En l’espèce, une association de protection de l’environnement a saisi le juge administratif d’une demande en annulation d’un arrêté par lequel le préfet a délivré un permis de construire en vue de l’édification d’un parc photovoltaïque. 

Le Conseil d’Etat rappelle que « d’une part, il résulte de ces dispositions que les constructions peuvent être autorisées dans les communes littorales en continuité avec les agglomérations et villages existants, c’est-à-dire avec les zones déjà urbanisées caractérisées par un nombre et une densité significatifs de constructions. En revanche, aucune construction ne peut être autorisée, même en continuité avec d’autres, dans les zones d’urbanisation diffuse éloignées de ces agglomérations et villages ». 

En l’espèce, le terrain d’assiette du projet litigieux est situé en continuité avec une vaste zone industrielle de plus de cent hectares, dont 50 ha sont occupés par une usine de conversion et de purification du minerai d’uranium, avec 24 ha de surface bâtie comportant plusieurs bâtiments, et une dizaine de bassins de décantation et d’évaporation. Cette usine est elle-même implantée en continuité avec un hameau, où sont implantés une station d’épuration, un parc photovoltaïque et un poste électrique. 

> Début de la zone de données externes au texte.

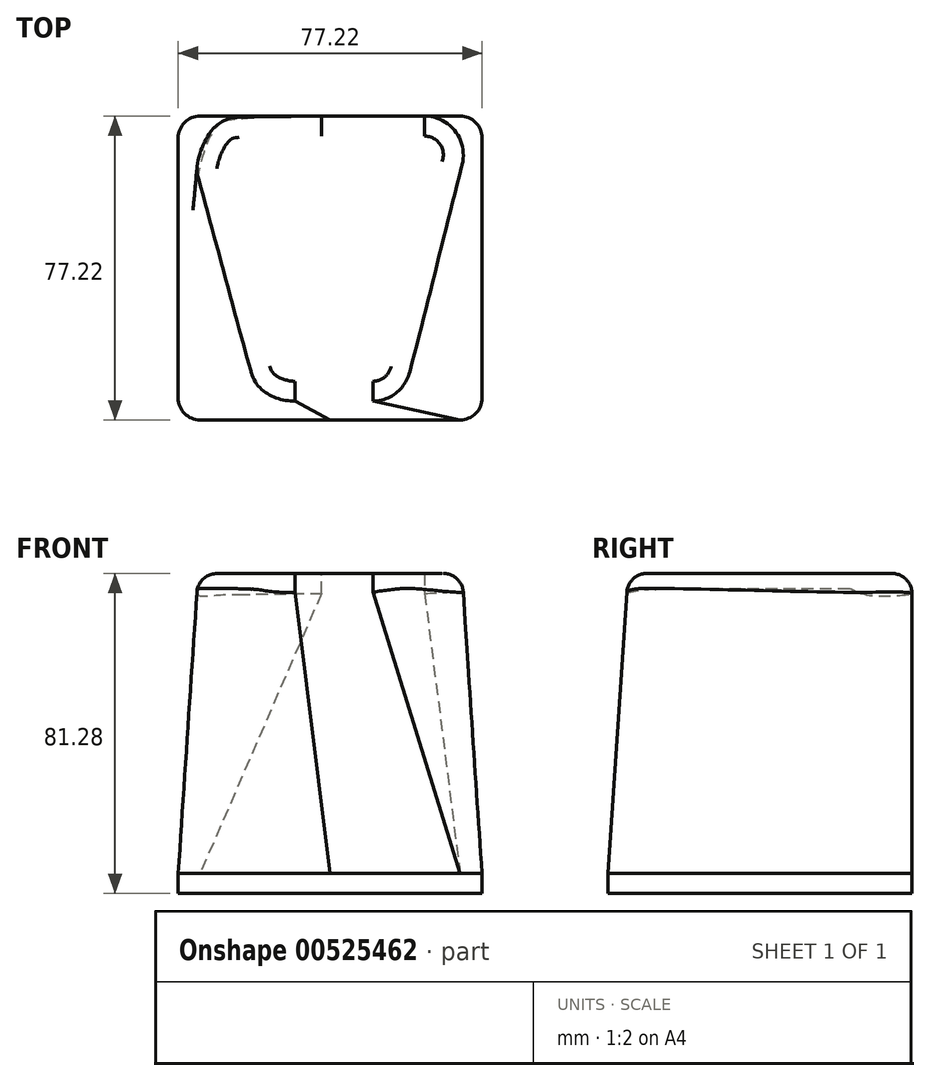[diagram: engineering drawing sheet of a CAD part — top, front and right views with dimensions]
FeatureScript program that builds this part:
annotation { "Feature Type Name" : "Feature", "Feature Type Description" : "" }
export const myFeature = defineFeature(function(context is Context, id is Id, definition is map)
    precondition{}
    {
        {
            var Q0;
            Q0=qCreatedBy(makeId("Top.planeOp"),FACE);
            var sketch = newSketch(context, id + "F0", { "sketchPlane" : qUnion([Q0])});
            skLineSegment(sketch, "E0.bottom", {"start": v(33.02, 38.1) * mm, "end": v(-33.02, 38.1) * mm, "construction": true});
            skLineSegment(sketch, "E0.top", {"start": v(33.02, -38.1) * mm, "end": v(-33.02, -38.1) * mm, "construction": true});
            skLineSegment(sketch, "E0.left", {"start": v(38.1, 33.02) * mm, "end": v(38.1, -33.02) * mm, "construction": true});
            skLineSegment(sketch, "E0.right", {"start": v(-38.1, 33.02) * mm, "end": v(-38.1, -33.02) * mm, "construction": true});
            skPoint(sketch, "E0.middle", {"position": v(0, 0) * mm});
            skPoint(sketch, "E1.visualSharp", {"position": v(-38.1, 38.1) * mm});
            skArc(sketch, "E1.filletArc", {"start": v(-33.02, 38.1) * mm, "mid": v(-36.61, 36.61) * mm, "end": v(-38.1, 33.02) * mm, "construction": true});
            skPoint(sketch, "E2.visualSharp", {"position": v(38.1, 38.1) * mm});
            skArc(sketch, "E2.filletArc", {"start": v(38.1, 33.02) * mm, "mid": v(36.61, 36.61) * mm, "end": v(33.02, 38.1) * mm, "construction": true});
            skPoint(sketch, "E3.visualSharp", {"position": v(38.1, -38.1) * mm});
            skArc(sketch, "E3.filletArc", {"start": v(33.02, -38.1) * mm, "mid": v(36.61, -36.61) * mm, "end": v(38.1, -33.02) * mm, "construction": true});
            skPoint(sketch, "E4.visualSharp", {"position": v(-38.1, -38.1) * mm});
            skArc(sketch, "E4.filletArc", {"start": v(-38.1, -33.02) * mm, "mid": v(-36.61, -36.61) * mm, "end": v(-33.02, -38.1) * mm, "construction": true});
            skLineSegment(sketch, "E5.0", {"start": v(-38.6, 33.02) * mm, "end": v(-38.6, -33.02) * mm});
            skArc(sketch, "E5.1", {"start": v(-33.02, 38.6) * mm, "mid": v(-36.97, 36.97) * mm, "end": v(-38.6, 33.02) * mm});
            skArc(sketch, "E5.2", {"start": v(-38.6, -33.02) * mm, "mid": v(-36.97, -36.97) * mm, "end": v(-33.02, -38.6) * mm});
            skLineSegment(sketch, "E5.3", {"start": v(33.02, 38.6) * mm, "end": v(-33.02, 38.6) * mm});
            skLineSegment(sketch, "E5.4", {"start": v(33.02, -38.6) * mm, "end": v(-33.02, -38.6) * mm});
            skArc(sketch, "E5.5", {"start": v(33.02, -38.6) * mm, "mid": v(36.97, -36.97) * mm, "end": v(38.6, -33.02) * mm});
            skLineSegment(sketch, "E5.6", {"start": v(38.6, 33.02) * mm, "end": v(38.6, -33.02) * mm});
            skArc(sketch, "E5.7", {"start": v(38.6, 33.02) * mm, "mid": v(36.97, 36.97) * mm, "end": v(33.02, 38.6) * mm});
            skSolve(sketch);
        }
        {
            var Q0;
            Q0=qCreatedBy(makeId("Top.planeOp"),FACE);
            cPlane(context, id + "F1", {"entities" : qUnion([Q0]), "cplaneType" : CPlaneType.OFFSET, "offset" : 76.2 * mm, "width" : 152.4 * mm, "height" : 152.4 * mm});
        }
        {
            var Q0;
            Q0=qCreatedBy(id+"F1.planeOp",FACE);
            var sketch = newSketch(context, id + "F2", { "sketchPlane" : qUnion([Q0])});
            skLineSegment(sketch, "E6", {"start": v(0, 38.6) * mm, "end": v(23.37, 38.6) * mm, "construction": true});
            skLineSegment(sketch, "E7", {"start": v(33.18, 25.82) * mm, "end": v(19.3, -26) * mm});
            skLineSegment(sketch, "E8", {"start": v(9.48, -33.53) * mm, "end": v(0, -33.53) * mm, "construction": true});
            skLineSegment(sketch, "E9", {"start": v(0, -33.53) * mm, "end": v(0, 38.6) * mm, "construction": true});
            skPoint(sketch, "E10.visualSharp", {"position": v(36.6, 38.6) * mm});
            skArc(sketch, "E10.filletArc", {"start": v(33.18, 25.82) * mm, "mid": v(31.43, 34.63) * mm, "end": v(23.37, 38.6) * mm});
            skPoint(sketch, "E11.visualSharp", {"position": v(17.28, -33.53) * mm});
            skArc(sketch, "E11.filletArc", {"start": v(9.48, -33.53) * mm, "mid": v(15.67, -31.43) * mm, "end": v(19.3, -26) * mm});
            skLineSegment(sketch, "E12.MirrorCS", {"start": v(0, 38.6) * mm, "end": v(-23.37, 38.6) * mm});
            skArc(sketch, "E13.MirrorCS", {"start": v(-33.18, 25.82) * mm, "mid": v(-31.43, 34.63) * mm, "end": v(-23.37, 38.6) * mm});
            skLineSegment(sketch, "E14.MirrorCS", {"start": v(-33.18, 25.82) * mm, "end": v(-19.3, -26) * mm});
            skArc(sketch, "E15.MirrorCS", {"start": v(-9.48, -33.53) * mm, "mid": v(-15.67, -31.43) * mm, "end": v(-19.3, -26) * mm});
            skLineSegment(sketch, "E16.MirrorCS", {"start": v(-9.48, -33.53) * mm, "end": v(0, -33.53) * mm, "construction": true});
            skLineSegment(sketch, "E17", {"start": v(-23.37, 38.6) * mm, "end": v(23.37, 38.6) * mm});
            skLineSegment(sketch, "E18", {"start": v(-9.48, -33.53) * mm, "end": v(9.48, -33.53) * mm});
            skSolve(sketch);
        }
        {
            var Q0;
            Q0=makeQuery(id+"F2.imprint","IMPRINT",FACE,{"disambiguationData":[TD([[makeQuery(id+"F2.imprint","IMPRINT",EDGE,{"derivedFrom":sQuery(id+"F2.wireOp",EDGE,"E7")}),-1.0]])]});
            var Q1;
            Q1=makeQuery(id+"F0.imprint","IMPRINT",FACE,{"disambiguationData":[TD([[makeQuery(id+"F0.imprint","IMPRINT",EDGE,{"derivedFrom":sQuery(id+"F0.wireOp",EDGE,"E5.0")}),1.0]])]});
            loft(context, id + "F3", {"sheetProfilesArray" : [{ "sheetProfileEntities" : qUnion([Q0]) }, { "sheetProfileEntities" : qUnion([Q1]) }]});
        }
        {
            var Q0;
            Q0=makeQuery(id+"F3.opLoft","MID_CAP_EDGE",EDGE,{"disambiguationData":[OSD([sQuery(id+"F2.wireOp",EDGE,"E14.MirrorCS"),sQuery(id+"F2.wireOp",EDGE,"E15.MirrorCS"),sQuery(id+"F2.wireOp",EDGE,"E18")])],"capPos":0.0});
            var Q1;
            Q1=makeQuery(id+"F3.opLoft","CAP_FACE",FACE,{"disambiguationData":[OSD([makeQuery(id+"F2.imprint","IMPRINT",FACE,{"disambiguationData":[TD([[makeQuery(id+"F2.imprint","IMPRINT",EDGE,{"derivedFrom":sQuery(id+"F2.wireOp",EDGE,"E7")}),-1.0]])]})])],"isStart":true});
            fillet(context, id + "F4", {"entities" : qUnion([Q0, Q1]), "radius" : 5.08 * mm, "tangentPropagation" : true, "allowEdgeOverflow" : false});
        }
        {
            var Q0;
            Q0=makeQuery(id+"F3.opLoft","CAP_FACE",FACE,{"disambiguationData":[OSD([makeQuery(id+"F0.imprint","IMPRINT",FACE,{"disambiguationData":[TD([[makeQuery(id+"F0.imprint","IMPRINT",EDGE,{"derivedFrom":sQuery(id+"F0.wireOp",EDGE,"E5.0")}),1.0]])]})])],"isStart":true});
            extrude(context, id + "F5", {"entities" : qUnion([Q0]), "operationType" : NewBodyOperationType.ADD, "depth" : 5.08 * mm, "offsetDistance" : 25.4 * mm});
        }
    });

Par suite, en retenant que le préfet a fait une inexacte application des dispositions de l’article L. 121-8 du Code de l’urbanisme en délivrant le permis de construire sollicité par la société Soleil Participatif du Narbonnais, au motif que cette zone ne constituait pas une zone déjà urbanisée, caractérisée par un nombre et une densité significatifs de constructions, la Cour administrative d’appel de Marseille a dénaturé les faits et les pièces du dossier.

Une décision de préemption est illégale lorsque la déclaration d’intention d’aliéner le bien qui en fait l’objet a été introduite par une personne qui n’en est pas le propriétaire.

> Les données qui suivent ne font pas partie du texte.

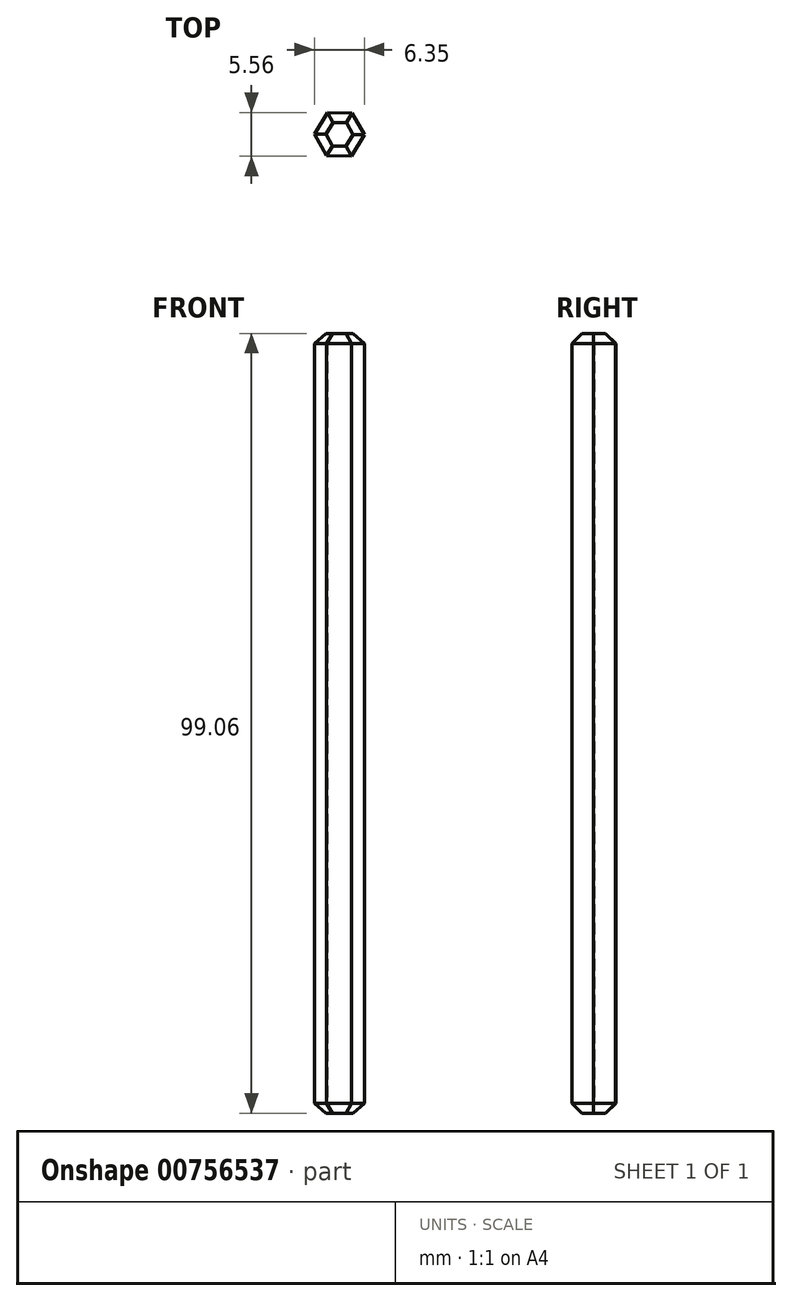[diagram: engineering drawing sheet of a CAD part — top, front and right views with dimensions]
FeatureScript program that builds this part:
annotation { "Feature Type Name" : "Feature", "Feature Type Description" : "" }
export const myFeature = defineFeature(function(context is Context, id is Id, definition is map)
    precondition{}
    {
        {
            var Q0;
            Q0=qCreatedBy(makeId("Top.planeOp"),FACE);
            var sketch = newSketch(context, id + "F0", { "sketchPlane" : qUnion([Q0])});
            skCircle(sketch, "E0.cCircle", {"center": v(-0.05, 1.05) * mm, "radius": 3.18 * mm, "construction": true});
            skLineSegment(sketch, "E0.0", {"start": v(-1.69, -1.67) * mm, "end": v(-3.22, 1.1) * mm});
            skLineSegment(sketch, "E0.1", {"start": v(-3.22, 1.1) * mm, "end": v(-1.58, 3.83) * mm});
            skLineSegment(sketch, "E0.2", {"start": v(-1.58, 3.83) * mm, "end": v(1.59, 3.77) * mm});
            skLineSegment(sketch, "E0.3", {"start": v(1.59, 3.77) * mm, "end": v(3.13, 0.99) * mm});
            skLineSegment(sketch, "E0.4", {"start": v(3.13, 0.99) * mm, "end": v(1.49, -1.73) * mm});
            skLineSegment(sketch, "E0.5", {"start": v(1.49, -1.73) * mm, "end": v(-1.69, -1.67) * mm});
            skSolve(sketch);
        }
        {
            var Q0;
            Q0=makeQuery(id+"F0.imprint","IMPRINT",FACE,{"disambiguationData":[TD([[makeQuery(id+"F0.imprint","IMPRINT",EDGE,{"derivedFrom":sQuery(id+"F0.wireOp",EDGE,"E0.0")}),-1.0]])]});
            extrude(context, id + "F1", {"entities" : qUnion([Q0]), "depth" : 99.06 * mm, "offsetDistance" : 25.4 * mm});
        }
        {
            var Q0;
            Q0=makeQuery(id+"F1.opExtrude","CAP_FACE",FACE,{"disambiguationData":[OSD([sQuery(id+"F0.wireOp",EDGE,"E0.0"),sQuery(id+"F0.wireOp",EDGE,"E0.1"),sQuery(id+"F0.wireOp",EDGE,"E0.2"),sQuery(id+"F0.wireOp",EDGE,"E0.3"),sQuery(id+"F0.wireOp",EDGE,"E0.4"),sQuery(id+"F0.wireOp",EDGE,"E0.5")])],"isStart":true});
            var Q1;
            Q1=makeQuery(id+"F1.opExtrude","CAP_FACE",FACE,{"disambiguationData":[OSD([sQuery(id+"F0.wireOp",EDGE,"E0.0"),sQuery(id+"F0.wireOp",EDGE,"E0.1"),sQuery(id+"F0.wireOp",EDGE,"E0.2"),sQuery(id+"F0.wireOp",EDGE,"E0.3"),sQuery(id+"F0.wireOp",EDGE,"E0.4"),sQuery(id+"F0.wireOp",EDGE,"E0.5")])],"isStart":false});
            chamfer(context, id + "F2", {"entities" : qUnion([Q0, Q1]), "width" : 1.27 * mm, "tangentPropagation" : true});
        }
    });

CE, 1er mars 2023 M.B… n°462877

Dans un arrêt mentionné aux Tables, le Conseil d’Etat est venu préciser concernant le recours au droit de préemption que « le titulaire du droit de préemption sur un bien ne saurait légalement l’exercer, sous le contrôle du juge de l’excès de pouvoir, si la déclaration d’intention de l’aliéner a été faite par une personne qui, à la date de cette déclaration, n’est pas propriétaire du bien (…) ».

Le Conseil ajoute que « la réception d’une déclaration d’intention d’aliéner ouvre au titulaire du droit de préemption, alors même qu’il aurait renoncé à l’exercer à la réception d’une précédente déclaration d’intention d’aliéner portant sur la vente du même bien par la même personne aux mêmes conditions, un délai de deux mois pour exercer ce droit. La circonstance que la déclaration d’intention d’aliéner soit incomplète ou entachée d’une erreur substantielle portant sur la consistance du bien objet de la vente, son prix ou sur les conditions de son aliénation est, par elle-même, et hors le cas de fraude, sans incidence sur la légalité de la décision de préemption prise à la suite de cette déclaration ».

De ce fait, le Conseil d’Etat relève l’existence d’un doute sérieux quant à la légalité d’une décision de préemption lorsque la déclaration d’intention d’aliéner le bien n’a pas été notifiée par le propriétaire (L.213-2 du Code de l’urbanisme).

Les modifications importantes du PLU résultant de la mise en œuvre du pouvoir de suspension du préfet, ne nécessitent pas une nouvelle enquête publique.

CAA de Bordeaux, 2 mars 2023 n° 21BX03224

Dans un arrêt du 2 mars 2023, la Cour administrative d’appel de Bordeaux est venue préciser que le pouvoir du préfet « de suspendre le caractère exécutoire de la délibération approuvant le PLU prévu par les dispositions de l’article L. 153-25 du code de l’urbanisme ne relève pas de la procédure de modification du PLU mais vise un objectif d’intérêt général à assurer la compatibilité du plan avec les principes et documents d’urbanisme qu’elles mentionnent ».

La Cour indique que « la mise en œuvre du pouvoir que tient le préfet de ces dispositions intervient nécessairement après l’enquête publique et la transmission aux services de la préfecture de la délibération approuvant le PLU et pour des motifs déterminés par la loi ». Par conséquent, « les modifications du PLU résultant de la mise en œuvre par le préfet de ses pouvoirs n’impliquent pas la réalisation d’une nouvelle enquête publique préalablement à leur adoption alors même qu’elles porteraient atteinte à l’économie générale du plan ».